**EXCERPT:**
================
While putting this together I realize I often like the flavours of hearts better than other shapes, which seems odd but there you are.

First, there’s a collection of well-flavoured tomatoes that probably will not ripen a single tomato, but that I will take pollen from to cross into shorter-season plants for their flavour and colour. I will grow 1-2 instances of each of these, see which ones survive in the cold, produce pollen (not much produces pollen up here), and which ones have good flower architecture. I don’t expect to use pollen from all of these but I’m giving myself lots so I can choose nice-looking flowers and plants. Possibly some of them will ripen fruit here, and then they can move into a more official trial next year.

I’d like these to be clearly labeled, but using the permaculture zone system it can be a zone 2.5 or whatever: doesn’t need daily observation, but wants to be visited every couple days to once a week when I look for pollen, then ignored till fall when I look to see if anything ripened, just in case. 1-2 individuals of each.

Black Prince
Black Sea Man
Boronia
Dwarf chocolate champion
Mr Brown
Northern elan
Giant Fiolet
Kiss the sky
Longhorn
Violet Noir
Gunmetal grey
Bayou moon
Big green dwarf
Evergreen
Green grape
Kiwi
Malachite box
Marmande verte
Krasnaya mishen
Wagner blue green
Black strawberry
Bunte pflaume
Dwarf blazing beauty
Island Sunrise
Hill marmande

Varieties or groups I’m trialling. These have a reasonable chance of actually growing here, or they’re something I’m very curious about. They want to be somewhere I can observe, and I’d like to keep the components of a group together. Aside from just ripening, I’m looking for good plant shape, flavour even in my climate, some size on the fruit, good flower architecture, or some combination of the above. These want reliable labels on the new individuals, but many of the sibling and promiscuous groups don’t need such a thing. 2-3 individuals of each, group #s dependent on group project.

Baby black beefsteak
Boronia
Bundaberg rumball - last year it was in the shade and seeded late, re-trialling
Northern elan - cold resistance?
Gunmetal grey
Bayou moon - unlikely to do well but it was grown not far away
Saucy Mary - last year it was in the shade and seeded late, re-trialling
Sungreen - who knew sungold has a green sibling? V excited
Black strawberry
Uluru ochre - last year it was in the shade and seeded late, re-trialling
Island sunrise
Sungold - I’ve actually never grown this up here somehow
Big hill - I’m trying this again because I feel like it should be able to ripen here
Kim’s civil war oxheart
Sunpeach - another sungold sibling, sounds fun
San francisco fog cold climate - maybe I should just send these to @julia.dakin , unless she has them already?
================
**GIVEN INSTRUCTION 1:**
Reproduce the listing below without changes, starting at its first line and stopping after the line that contains "building: (102, 229)".

**MATERIAL FOR THE TASK:**
================
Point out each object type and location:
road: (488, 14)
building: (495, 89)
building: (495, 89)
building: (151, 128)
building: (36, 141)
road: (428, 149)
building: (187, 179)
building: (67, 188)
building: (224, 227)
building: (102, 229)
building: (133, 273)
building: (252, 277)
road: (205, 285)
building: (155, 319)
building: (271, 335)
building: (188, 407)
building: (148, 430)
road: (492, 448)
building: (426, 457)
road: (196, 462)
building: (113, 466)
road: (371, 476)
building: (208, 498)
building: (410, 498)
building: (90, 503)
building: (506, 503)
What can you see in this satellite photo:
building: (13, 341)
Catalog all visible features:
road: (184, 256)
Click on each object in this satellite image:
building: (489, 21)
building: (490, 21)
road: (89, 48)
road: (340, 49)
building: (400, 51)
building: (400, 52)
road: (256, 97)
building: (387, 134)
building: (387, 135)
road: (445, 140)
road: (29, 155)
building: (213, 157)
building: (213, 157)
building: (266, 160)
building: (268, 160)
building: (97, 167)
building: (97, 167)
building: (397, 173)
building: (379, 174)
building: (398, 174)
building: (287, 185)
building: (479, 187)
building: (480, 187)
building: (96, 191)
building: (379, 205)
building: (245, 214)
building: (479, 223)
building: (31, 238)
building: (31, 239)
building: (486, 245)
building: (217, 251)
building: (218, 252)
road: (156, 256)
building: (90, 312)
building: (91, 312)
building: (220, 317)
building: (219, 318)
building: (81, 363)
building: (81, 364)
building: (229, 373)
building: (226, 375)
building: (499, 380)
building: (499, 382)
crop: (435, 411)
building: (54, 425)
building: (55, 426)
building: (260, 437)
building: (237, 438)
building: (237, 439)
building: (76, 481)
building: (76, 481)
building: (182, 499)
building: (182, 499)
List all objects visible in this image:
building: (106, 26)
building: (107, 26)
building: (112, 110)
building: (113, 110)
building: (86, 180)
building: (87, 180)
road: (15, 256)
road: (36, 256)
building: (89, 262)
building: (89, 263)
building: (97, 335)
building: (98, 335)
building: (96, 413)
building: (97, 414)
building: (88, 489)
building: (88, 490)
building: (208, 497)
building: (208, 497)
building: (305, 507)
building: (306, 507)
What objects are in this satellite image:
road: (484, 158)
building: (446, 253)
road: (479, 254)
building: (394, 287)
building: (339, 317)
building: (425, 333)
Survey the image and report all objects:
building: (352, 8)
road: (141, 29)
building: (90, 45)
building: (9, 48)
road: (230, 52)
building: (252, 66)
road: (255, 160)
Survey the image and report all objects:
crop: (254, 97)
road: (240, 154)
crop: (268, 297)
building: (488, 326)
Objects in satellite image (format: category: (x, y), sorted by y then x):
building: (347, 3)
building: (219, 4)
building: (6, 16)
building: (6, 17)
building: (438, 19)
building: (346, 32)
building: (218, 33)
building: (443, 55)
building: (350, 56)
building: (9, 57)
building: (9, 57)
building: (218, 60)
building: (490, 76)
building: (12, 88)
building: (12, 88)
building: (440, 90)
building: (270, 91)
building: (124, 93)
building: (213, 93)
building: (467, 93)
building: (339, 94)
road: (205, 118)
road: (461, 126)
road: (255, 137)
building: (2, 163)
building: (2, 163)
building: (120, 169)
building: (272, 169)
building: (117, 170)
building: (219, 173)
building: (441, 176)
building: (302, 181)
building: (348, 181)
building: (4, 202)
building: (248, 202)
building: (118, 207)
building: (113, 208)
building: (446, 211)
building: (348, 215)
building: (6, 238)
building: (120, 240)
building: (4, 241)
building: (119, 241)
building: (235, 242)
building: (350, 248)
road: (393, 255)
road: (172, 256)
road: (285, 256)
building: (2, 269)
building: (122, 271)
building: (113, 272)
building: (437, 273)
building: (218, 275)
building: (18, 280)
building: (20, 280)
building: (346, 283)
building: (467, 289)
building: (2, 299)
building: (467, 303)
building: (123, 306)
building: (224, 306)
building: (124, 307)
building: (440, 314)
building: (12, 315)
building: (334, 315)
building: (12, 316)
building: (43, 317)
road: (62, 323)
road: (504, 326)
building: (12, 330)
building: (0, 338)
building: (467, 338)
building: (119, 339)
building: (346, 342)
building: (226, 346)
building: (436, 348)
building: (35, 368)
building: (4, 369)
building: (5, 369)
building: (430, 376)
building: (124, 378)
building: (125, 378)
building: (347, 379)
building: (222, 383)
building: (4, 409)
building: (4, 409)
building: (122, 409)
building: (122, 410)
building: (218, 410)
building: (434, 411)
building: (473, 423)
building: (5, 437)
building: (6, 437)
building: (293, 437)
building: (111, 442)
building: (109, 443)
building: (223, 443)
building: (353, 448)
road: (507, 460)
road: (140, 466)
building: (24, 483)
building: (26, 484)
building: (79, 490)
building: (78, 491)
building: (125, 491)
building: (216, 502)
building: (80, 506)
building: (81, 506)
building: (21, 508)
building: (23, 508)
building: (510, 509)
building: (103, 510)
================
**GIVEN INSTRUCTION 2:**
Answer from the tomato notes above:
(a) How many individuals of each variety will be grown in the first collection, the one kept for pollen?
(b) Which better-known tomato is Sungreen said to be a green sibling of?
(c) Why is Big hill being tried again?

**SOLUTION 1:**
Point out each object type and location:
road: (488, 14)
building: (495, 89)
building: (495, 89)
building: (151, 128)
building: (36, 141)
road: (428, 149)
building: (187, 179)
building: (67, 188)
building: (224, 227)
building: (102, 229)

**SOLUTION 2:**
(a) 1-2 individuals of each.
(b) Sungold.
(c) Because the writer feels it should be able to ripen there.